A research team at Griffith University is developing an autonomous and intelligent system built on top of imagery data streams, which is available from around-the-clock satellites, to monitor and prevent fire hazards from becoming disasters. However, satellite data pose unique challenges for image processing techniques, including temporal dependencies across time steps, the complexity of spectral channels, and adversarial conditions such as cloud and illumination. In this talk, I will discuss a novel multi-modal learning method that combines both satellite images and weather data in an advanced deep learning architecture for detecting and locating wildfires at both image and pixel level. Our system is built and tested on the Geostationary Operational Environmental Satellites (GOES-16) and Himawari-8 streaming data sources. Some experimental results will be presented and discussed.
Jaesik Choi, UNIST, Korea
– University of Illinois at Urbana-Champaign, Ph.D. in Computer Science, May 2012
– Seoul National University, B.S. in Computer Engineering, magna cum laude, August 2004.
– Director, UNIST Explainable Artificial Intelligence Center, established by Ministry of Science and ICT, July 2017 – present.
– Rising Star Distinguished Professor, UNIST, September 2018 – present.

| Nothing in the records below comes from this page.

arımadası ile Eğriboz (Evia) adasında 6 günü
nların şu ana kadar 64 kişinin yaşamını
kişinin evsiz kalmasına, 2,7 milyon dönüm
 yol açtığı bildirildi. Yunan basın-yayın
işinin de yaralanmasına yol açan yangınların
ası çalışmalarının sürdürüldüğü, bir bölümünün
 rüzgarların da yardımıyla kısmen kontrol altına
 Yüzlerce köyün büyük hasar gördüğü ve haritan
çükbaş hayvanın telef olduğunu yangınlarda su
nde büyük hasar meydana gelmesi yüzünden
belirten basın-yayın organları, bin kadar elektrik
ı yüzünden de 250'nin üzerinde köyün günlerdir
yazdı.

– Associate Professor, School of Electrical and Computer Engineering, UNIST, September 2017 – present.
– Assistant Professor, School of Electrical and Computer Engineering, UNIST, July 2013 – August 2017.
– Research Affiliate, Lawrence Berkeley National Laboratory, July 2013 – October 2018.
– Postdoctoral Fellow, Lawrence Berkeley National Laboratory, January 2013 – July 2013.
Explainable Artificial Intelligence for Reinforcement Learning
Abstract: As many complex AI systems are deloveped and used in our daily lives. It becomes important to interpret and explain the decision of complex AI systems. In this talk, I will overview various methods and perspective in explainable Artificial Intelligence (XAI) methods. Topics include interpretable deep neural networks models, Bayesian model compositions, and model agnostic approaches. Then, I will introduce recent methods to interpret complex decision in deep reinforcement learning.